▸ **Work to be completed**
Search the records for the string "worn". Copy each line where it occurs.

Stored items
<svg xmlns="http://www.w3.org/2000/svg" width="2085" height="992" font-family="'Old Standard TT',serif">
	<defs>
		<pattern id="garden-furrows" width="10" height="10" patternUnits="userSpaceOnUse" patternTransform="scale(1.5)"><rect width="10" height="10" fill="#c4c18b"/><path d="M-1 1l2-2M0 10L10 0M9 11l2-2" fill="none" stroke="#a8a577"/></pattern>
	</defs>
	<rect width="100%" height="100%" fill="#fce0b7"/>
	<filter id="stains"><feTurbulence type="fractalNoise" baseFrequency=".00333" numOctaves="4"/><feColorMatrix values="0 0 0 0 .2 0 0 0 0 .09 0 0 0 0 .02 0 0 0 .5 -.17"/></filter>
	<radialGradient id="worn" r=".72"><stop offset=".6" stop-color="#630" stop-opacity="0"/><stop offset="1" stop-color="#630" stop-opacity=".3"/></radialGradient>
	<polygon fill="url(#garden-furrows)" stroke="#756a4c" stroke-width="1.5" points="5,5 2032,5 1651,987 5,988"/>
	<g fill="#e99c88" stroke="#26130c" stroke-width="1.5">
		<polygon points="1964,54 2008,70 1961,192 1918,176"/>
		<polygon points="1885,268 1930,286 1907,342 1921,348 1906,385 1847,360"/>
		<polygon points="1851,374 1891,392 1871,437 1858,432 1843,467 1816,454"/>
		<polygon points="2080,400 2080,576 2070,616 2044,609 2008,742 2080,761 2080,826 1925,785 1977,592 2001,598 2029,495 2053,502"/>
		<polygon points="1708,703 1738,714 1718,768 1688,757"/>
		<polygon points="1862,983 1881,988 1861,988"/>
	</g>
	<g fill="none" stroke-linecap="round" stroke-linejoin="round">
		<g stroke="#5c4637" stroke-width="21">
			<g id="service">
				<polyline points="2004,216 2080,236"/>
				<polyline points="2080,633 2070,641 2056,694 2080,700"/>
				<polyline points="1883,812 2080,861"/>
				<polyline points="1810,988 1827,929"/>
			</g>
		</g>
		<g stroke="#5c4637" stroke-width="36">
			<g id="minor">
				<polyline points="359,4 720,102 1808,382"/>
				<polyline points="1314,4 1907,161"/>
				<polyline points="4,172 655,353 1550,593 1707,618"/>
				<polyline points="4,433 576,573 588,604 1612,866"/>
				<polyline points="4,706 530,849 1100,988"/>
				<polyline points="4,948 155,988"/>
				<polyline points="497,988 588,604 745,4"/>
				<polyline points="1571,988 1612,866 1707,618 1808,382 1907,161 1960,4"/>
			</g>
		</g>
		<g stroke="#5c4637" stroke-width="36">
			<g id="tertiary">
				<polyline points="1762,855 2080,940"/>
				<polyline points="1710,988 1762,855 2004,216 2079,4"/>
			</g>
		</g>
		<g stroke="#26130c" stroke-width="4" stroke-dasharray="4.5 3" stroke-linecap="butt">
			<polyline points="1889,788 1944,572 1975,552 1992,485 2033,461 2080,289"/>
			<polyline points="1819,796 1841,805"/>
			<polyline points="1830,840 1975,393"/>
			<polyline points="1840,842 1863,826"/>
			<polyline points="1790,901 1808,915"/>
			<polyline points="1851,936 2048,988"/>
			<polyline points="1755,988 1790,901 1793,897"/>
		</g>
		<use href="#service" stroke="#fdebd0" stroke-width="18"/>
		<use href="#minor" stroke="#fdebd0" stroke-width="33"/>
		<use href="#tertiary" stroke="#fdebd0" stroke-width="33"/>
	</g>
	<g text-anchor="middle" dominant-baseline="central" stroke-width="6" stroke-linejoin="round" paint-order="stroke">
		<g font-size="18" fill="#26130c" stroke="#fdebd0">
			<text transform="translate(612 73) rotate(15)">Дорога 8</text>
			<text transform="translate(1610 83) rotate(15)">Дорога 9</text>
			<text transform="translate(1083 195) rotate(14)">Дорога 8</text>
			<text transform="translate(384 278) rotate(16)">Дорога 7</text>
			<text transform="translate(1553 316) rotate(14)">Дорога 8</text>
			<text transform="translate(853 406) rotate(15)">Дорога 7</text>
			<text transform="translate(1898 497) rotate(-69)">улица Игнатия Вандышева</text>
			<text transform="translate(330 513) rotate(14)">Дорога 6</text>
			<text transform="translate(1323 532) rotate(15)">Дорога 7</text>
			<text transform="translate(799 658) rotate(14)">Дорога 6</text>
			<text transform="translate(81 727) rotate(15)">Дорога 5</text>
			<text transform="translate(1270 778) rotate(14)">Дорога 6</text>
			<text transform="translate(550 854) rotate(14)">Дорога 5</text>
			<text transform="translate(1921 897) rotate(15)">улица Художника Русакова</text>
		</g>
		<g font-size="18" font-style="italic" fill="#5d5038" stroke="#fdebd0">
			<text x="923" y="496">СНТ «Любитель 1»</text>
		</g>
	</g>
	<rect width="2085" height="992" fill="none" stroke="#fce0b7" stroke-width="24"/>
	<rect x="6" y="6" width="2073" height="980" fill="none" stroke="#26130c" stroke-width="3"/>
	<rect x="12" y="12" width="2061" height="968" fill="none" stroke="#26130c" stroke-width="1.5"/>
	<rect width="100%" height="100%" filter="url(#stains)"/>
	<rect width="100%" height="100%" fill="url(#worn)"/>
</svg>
* * *
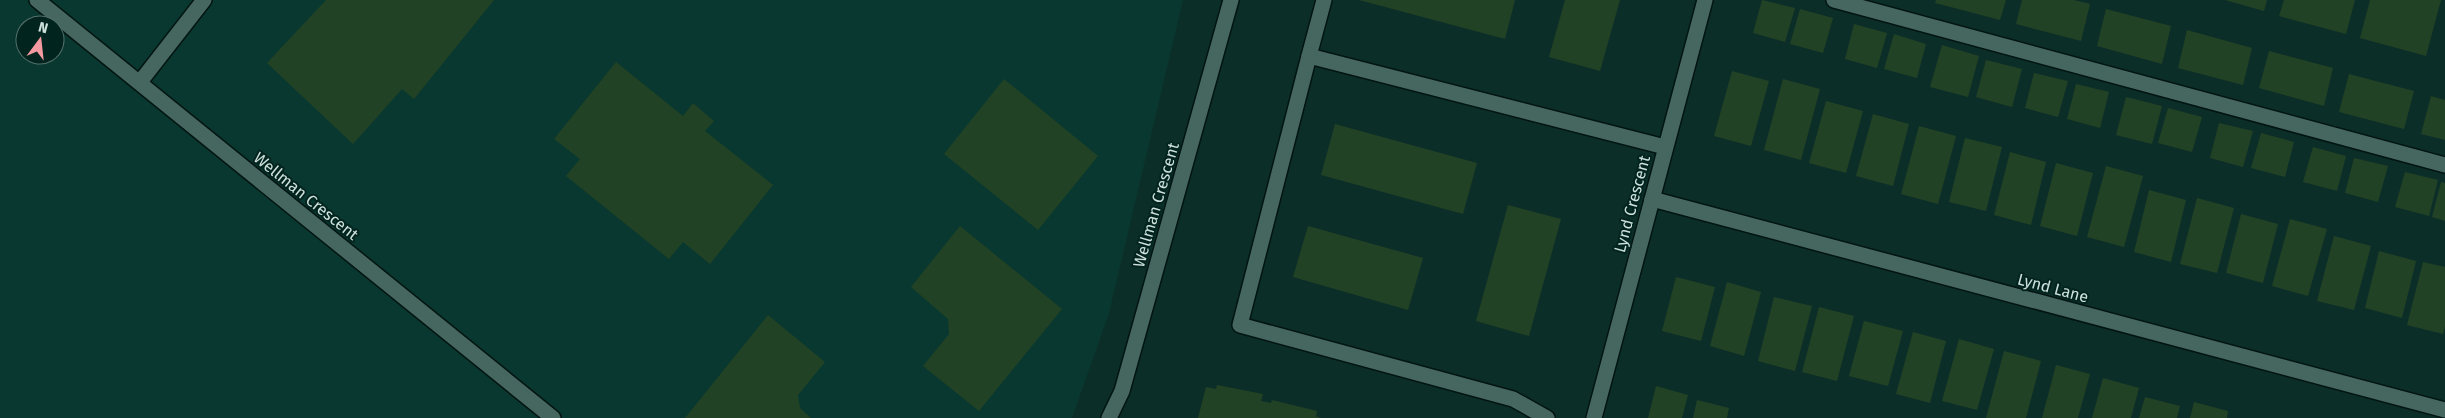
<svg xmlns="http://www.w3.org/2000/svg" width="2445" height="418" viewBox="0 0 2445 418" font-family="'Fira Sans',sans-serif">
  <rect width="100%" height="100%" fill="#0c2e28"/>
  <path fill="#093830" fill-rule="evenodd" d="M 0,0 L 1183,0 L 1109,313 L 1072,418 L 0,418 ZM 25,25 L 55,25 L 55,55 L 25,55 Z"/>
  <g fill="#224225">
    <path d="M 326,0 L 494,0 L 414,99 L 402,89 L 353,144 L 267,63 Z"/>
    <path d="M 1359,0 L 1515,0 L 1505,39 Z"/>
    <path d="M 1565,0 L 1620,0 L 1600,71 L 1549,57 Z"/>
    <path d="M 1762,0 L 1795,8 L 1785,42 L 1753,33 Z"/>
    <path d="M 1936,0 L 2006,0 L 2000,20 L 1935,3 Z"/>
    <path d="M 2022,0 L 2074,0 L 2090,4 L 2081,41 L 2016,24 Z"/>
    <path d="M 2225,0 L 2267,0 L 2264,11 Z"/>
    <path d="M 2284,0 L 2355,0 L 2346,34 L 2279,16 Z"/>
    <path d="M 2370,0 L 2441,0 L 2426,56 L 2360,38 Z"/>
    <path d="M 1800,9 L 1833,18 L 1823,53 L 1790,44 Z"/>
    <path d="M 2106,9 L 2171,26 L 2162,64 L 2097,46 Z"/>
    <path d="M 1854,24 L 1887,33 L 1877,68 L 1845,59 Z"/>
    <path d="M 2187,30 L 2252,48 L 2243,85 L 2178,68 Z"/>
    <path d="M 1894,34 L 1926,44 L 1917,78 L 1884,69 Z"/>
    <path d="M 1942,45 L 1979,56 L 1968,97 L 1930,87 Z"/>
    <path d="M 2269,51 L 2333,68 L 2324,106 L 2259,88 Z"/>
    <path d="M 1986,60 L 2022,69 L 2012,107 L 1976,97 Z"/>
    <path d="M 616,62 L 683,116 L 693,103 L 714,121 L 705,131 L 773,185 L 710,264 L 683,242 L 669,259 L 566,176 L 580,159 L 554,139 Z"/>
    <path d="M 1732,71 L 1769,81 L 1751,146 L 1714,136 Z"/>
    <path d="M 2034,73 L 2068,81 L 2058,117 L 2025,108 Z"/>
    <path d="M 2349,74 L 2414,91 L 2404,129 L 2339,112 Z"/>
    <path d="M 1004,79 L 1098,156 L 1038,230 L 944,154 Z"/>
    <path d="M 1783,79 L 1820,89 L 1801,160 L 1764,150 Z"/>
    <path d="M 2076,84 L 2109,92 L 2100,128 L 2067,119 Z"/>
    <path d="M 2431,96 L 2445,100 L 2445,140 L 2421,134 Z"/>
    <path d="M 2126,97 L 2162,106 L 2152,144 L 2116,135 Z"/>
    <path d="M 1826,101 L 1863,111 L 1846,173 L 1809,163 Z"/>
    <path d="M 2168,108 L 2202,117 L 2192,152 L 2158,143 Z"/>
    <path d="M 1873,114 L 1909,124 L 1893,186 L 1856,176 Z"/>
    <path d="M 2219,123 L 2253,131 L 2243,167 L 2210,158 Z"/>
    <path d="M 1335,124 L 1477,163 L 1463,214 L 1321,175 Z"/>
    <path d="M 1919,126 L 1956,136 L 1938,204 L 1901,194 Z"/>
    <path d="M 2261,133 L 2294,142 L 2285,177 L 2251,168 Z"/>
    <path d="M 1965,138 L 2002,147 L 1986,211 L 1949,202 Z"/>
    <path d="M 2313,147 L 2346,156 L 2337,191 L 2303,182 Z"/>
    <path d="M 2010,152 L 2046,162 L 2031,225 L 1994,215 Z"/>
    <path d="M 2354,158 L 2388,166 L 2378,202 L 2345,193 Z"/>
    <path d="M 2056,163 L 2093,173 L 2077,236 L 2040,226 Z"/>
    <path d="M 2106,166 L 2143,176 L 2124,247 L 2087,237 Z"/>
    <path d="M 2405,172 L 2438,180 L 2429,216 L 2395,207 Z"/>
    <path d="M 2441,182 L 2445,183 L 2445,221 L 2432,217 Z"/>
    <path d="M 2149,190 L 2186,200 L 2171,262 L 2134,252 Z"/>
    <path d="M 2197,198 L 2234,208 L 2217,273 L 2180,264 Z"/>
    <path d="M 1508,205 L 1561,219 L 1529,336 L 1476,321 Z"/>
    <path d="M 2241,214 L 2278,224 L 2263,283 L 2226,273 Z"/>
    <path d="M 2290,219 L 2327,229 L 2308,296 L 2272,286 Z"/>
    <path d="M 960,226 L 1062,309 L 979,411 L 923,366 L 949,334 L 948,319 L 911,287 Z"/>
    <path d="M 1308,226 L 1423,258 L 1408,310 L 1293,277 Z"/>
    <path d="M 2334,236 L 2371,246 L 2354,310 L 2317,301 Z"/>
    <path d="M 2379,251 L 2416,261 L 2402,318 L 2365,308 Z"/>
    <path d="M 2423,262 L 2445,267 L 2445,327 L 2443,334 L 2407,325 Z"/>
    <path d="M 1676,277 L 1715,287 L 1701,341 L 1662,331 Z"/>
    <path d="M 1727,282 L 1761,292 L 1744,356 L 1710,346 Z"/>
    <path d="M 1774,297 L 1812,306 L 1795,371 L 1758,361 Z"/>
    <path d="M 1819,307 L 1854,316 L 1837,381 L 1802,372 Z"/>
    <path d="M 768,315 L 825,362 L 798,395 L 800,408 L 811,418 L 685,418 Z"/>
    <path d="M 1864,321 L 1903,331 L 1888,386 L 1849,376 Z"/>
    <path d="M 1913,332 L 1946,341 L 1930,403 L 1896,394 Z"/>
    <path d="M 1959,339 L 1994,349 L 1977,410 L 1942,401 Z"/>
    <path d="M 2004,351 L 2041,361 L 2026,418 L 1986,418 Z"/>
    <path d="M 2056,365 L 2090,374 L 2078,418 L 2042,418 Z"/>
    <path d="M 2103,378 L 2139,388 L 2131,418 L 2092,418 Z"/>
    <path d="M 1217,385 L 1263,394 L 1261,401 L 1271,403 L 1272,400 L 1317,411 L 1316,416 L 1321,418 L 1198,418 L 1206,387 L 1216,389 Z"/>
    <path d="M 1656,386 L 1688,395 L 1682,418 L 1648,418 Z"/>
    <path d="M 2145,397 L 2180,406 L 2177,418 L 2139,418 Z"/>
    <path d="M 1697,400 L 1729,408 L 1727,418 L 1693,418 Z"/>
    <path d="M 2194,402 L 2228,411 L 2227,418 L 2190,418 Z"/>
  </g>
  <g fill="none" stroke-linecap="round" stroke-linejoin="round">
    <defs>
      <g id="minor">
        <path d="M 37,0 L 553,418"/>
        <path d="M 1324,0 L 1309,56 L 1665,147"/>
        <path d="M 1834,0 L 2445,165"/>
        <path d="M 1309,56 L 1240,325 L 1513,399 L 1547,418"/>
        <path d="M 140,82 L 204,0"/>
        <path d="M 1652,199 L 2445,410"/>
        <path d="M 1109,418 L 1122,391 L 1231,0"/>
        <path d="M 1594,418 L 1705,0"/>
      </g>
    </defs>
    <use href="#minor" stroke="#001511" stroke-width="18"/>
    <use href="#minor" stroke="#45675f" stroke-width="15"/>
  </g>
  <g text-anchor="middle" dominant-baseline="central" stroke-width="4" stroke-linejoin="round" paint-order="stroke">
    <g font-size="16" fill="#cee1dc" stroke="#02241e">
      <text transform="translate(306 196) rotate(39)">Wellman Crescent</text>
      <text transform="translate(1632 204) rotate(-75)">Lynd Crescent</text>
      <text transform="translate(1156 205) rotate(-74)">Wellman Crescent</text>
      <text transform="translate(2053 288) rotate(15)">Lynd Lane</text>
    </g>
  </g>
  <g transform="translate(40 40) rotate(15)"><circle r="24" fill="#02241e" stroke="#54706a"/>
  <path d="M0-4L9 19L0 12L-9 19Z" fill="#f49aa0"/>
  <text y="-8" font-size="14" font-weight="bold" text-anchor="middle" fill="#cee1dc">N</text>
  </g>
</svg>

▸ **Answer space**
	<radialGradient id="worn" r=".72"><stop offset=".6" stop-color="#630" stop-opacity="0"/><stop offset="1" stop-color="#630" stop-opacity=".3"/></radialGradient>
	<rect width="100%" height="100%" fill="url(#worn)"/>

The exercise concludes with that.